O governo federal lançou o novo Plano Safra da Agricultura Familiar, que prevê R$ 85,2 bilhões em crédito rural para pequenos produtores. A iniciativa visa fortalecer a produção de alimentos no país, mas especialistas alertam que o volume de recursos não garante o acesso efetivo ao financiamento.
Historicamente, o crédito rural brasileiro enfrenta um desafio: fazer com que o dinheiro disponível nos programas oficiais chegue rapidamente ao agricultor. A burocracia e as exigências bancárias são apontadas como os principais entraves.
Igor Fernandez de Moraes, sócio do Silva Nunes Advogados, explica que o problema está na capacidade de absorção dos recursos pelos produtores. Segundo ele, o agricultor familiar médio nem sempre consegue cumprir todas as exigências, como comprovação de renda e projeto técnico.
“O volume de recursos ajuda, mas não resolve o gargalo de absorção”, afirma Moraes. Ele destaca que mesmo pequenos produtores enquadrados na agricultura familiar têm dificuldades para reunir documentos e atender aos critérios técnicos das instituições financeiras.
Entre as novidades do plano está um simulador de crédito do Pronaf, ferramenta criada para orientar os produtores sobre as linhas de financiamento mais adequadas ao seu perfil. A intenção é reduzir a falta de informação e facilitar a ida ao banco.
No entanto, Moraes avalia que o simulador resolve apenas parte do problema. “Ele ataca a questão da informação, mas não acelera o processamento bancário, que continua lento”, diz.
Fabiano Jantalia, especialista em Direito Bancário e Econômico, reforça que há um abismo entre os recursos disponíveis e os contratados. “O volume recorde de R$ 610 bilhões (considerando todo o crédito rural) é uma boa sinalização, mas não garante o acesso efetivo”, afirma.
Segundo Jantalia, parte dos obstáculos está na complexidade dos sistemas de análise dos bancos. As operações precisam passar por avaliações rigorosas de aspectos socioambientais, fundiários e de conformidade regulatória.

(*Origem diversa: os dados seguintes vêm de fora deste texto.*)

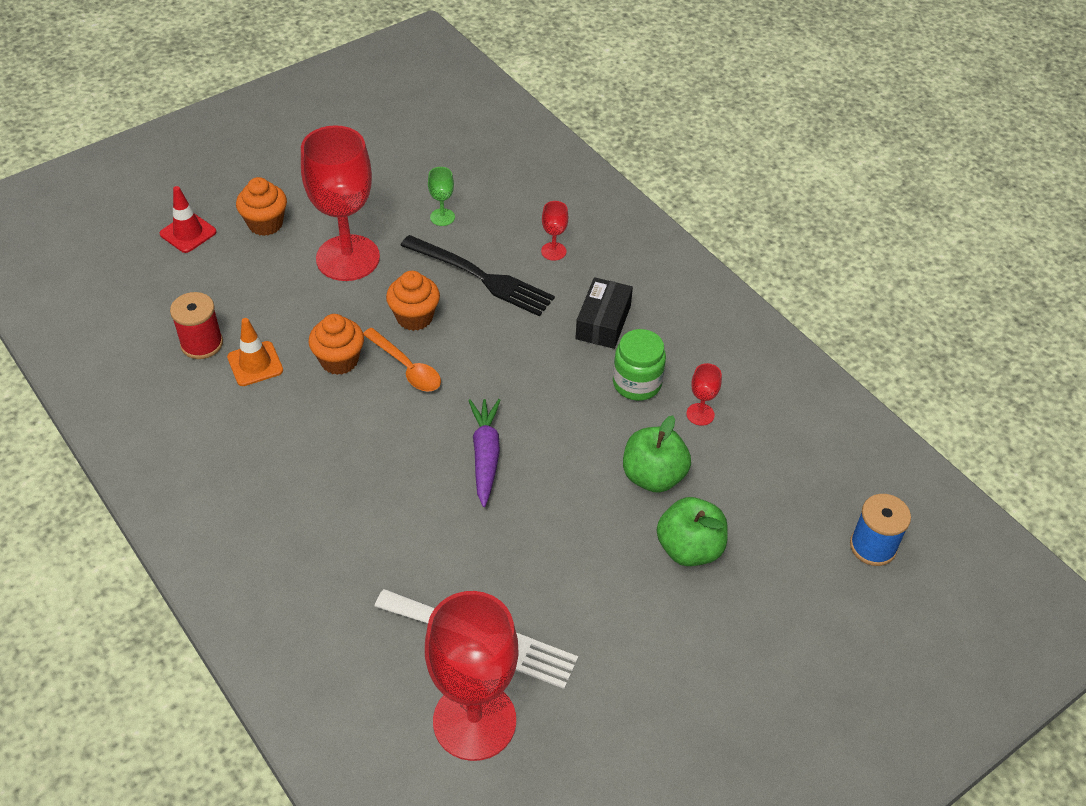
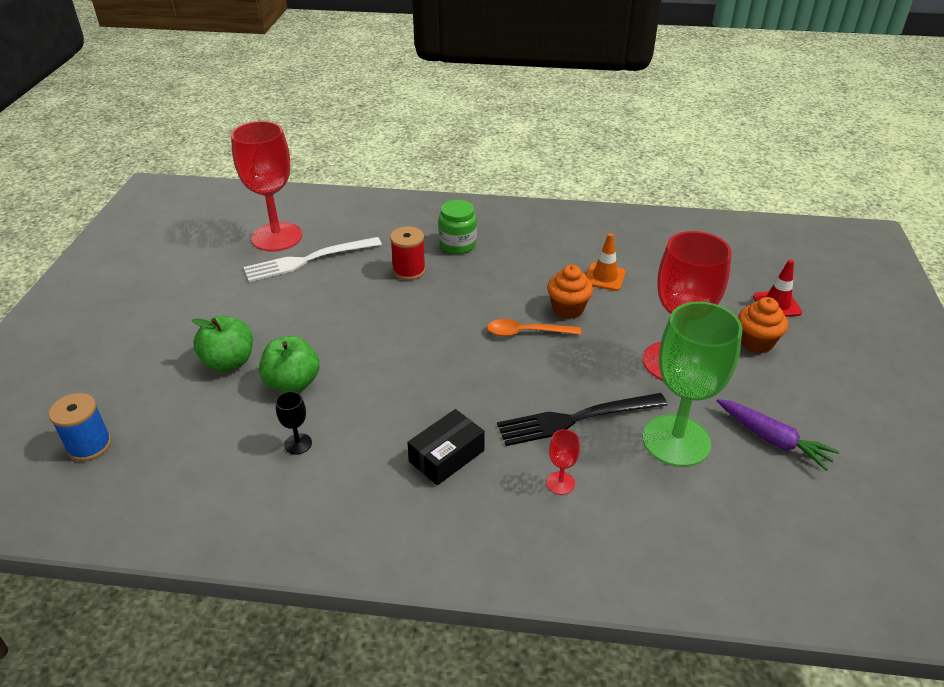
camera: 135 degrees right, 10 degrees down
red spool [170,292,223,359] -> red spool moved to [390,226,426,280]
orange cupcake [386,271,440,331] -> none
green goblet [428,167,455,226] -> green goblet [642,302,743,467], size x2.48
purple carrot [468,399,500,507] -> purple carrot moved to [717,399,840,471]
black box [575,277,633,349] -> black box turned 75 degrees clockwise [407,409,485,485]
green jar [613,329,666,401] -> green jar moved to [439,200,477,254]
red goblet [686,363,722,426] -> black goblet [275,391,312,455]

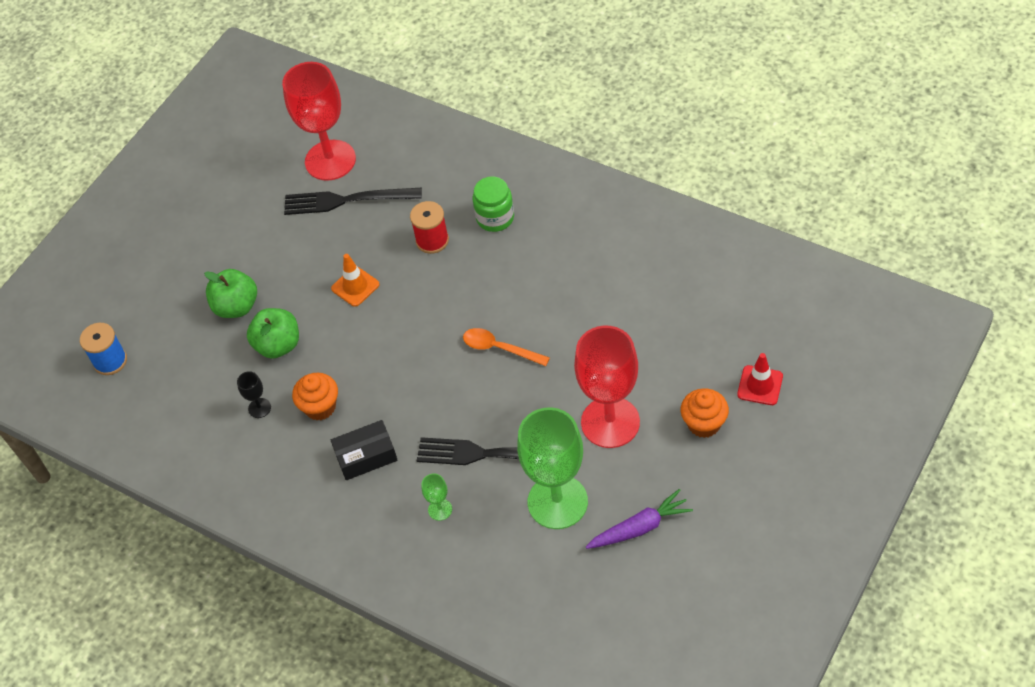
camera: 30 degrees right, 15 degrees up
white fork [243,237,382,282] -> black fork [284,188,422,215]
red goblet [546,429,580,495] -> green goblet [422,474,452,521]
orange cupcake [547,265,593,319] -> orange cupcake moved to [292,373,338,420]
orange traffic cone [586,233,626,291] -> orange traffic cone moved to [331,254,380,307]
purple carrot [717,399,840,471] -> purple carrot turned 90 degrees counterclockwise [586,489,693,549]

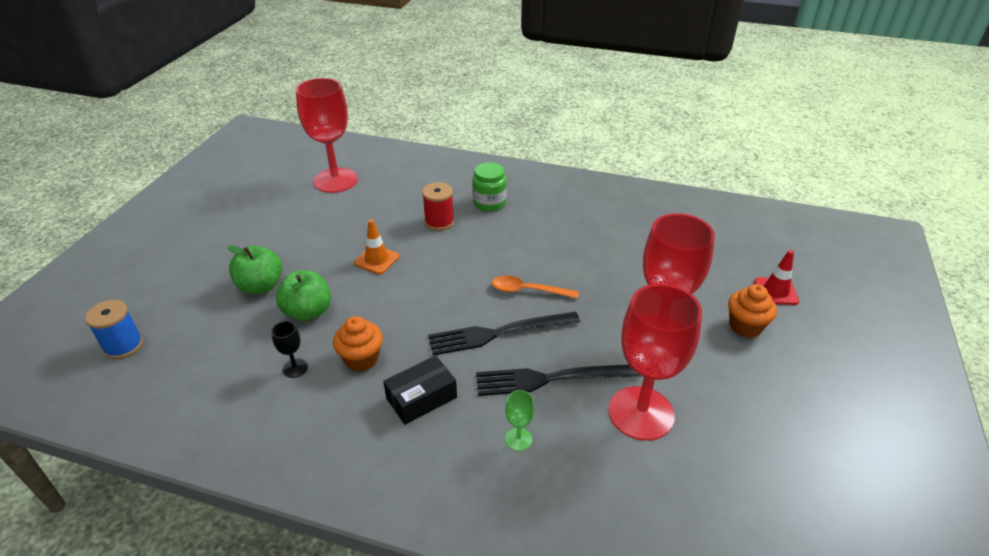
camera: 20 degrees left, 15 degrees down
black fork [284,188,422,215] -> black fork moved to [428,312,580,356]
green goblet [517,407,588,529] -> red goblet [608,284,702,441]
purple carrot [586,489,693,549] -> none

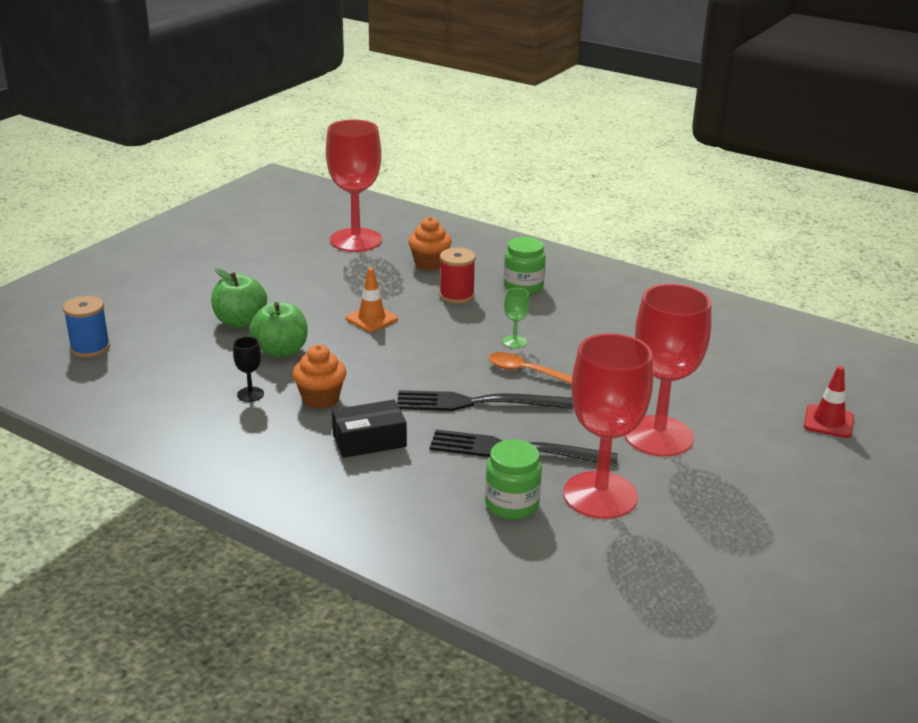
camera: 15 degrees right, 10 degrees down
green goblet [505,390,535,451] -> green goblet moved to [503,288,529,348]
orange cupcake [728,284,777,338] -> orange cupcake moved to [408,217,452,271]
none -> green jar [485,439,542,520]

Quando os sistemas identificam inconsistências nos cadastros de propriedades ou restrições de zoneamento agrícola, o processo pode ser interrompido antes da aprovação. “As instituições financeiras ficam impedidas de liberar o dinheiro sob risco de sanções por falhas de compliance”, explica Jantalia.
Isso faz com que produtores com real necessidade de investimento enfrentem atrasos ou dificuldades para acessar os recursos previstos nos programas oficiais.
Para os especialistas, o problema não é a falta de recursos ou a atuação dos bancos, mas o excesso de exigências, que eleva o custo operacional das operações. Jantalia defende que a regulamentação precisa considerar melhor a realidade do campo.
“Enquanto o custo de observância regulatória continuar desproporcional, veremos um Plano Safra bilionário com dificuldade de se transformar em crédito efetivo”, ressalta.
O debate evidencia um dos principais desafios do agronegócio brasileiro: garantir que os recursos destinados ao desenvolvimento rural sejam acompanhados por processos mais simples, eficientes e acessíveis para os produtores.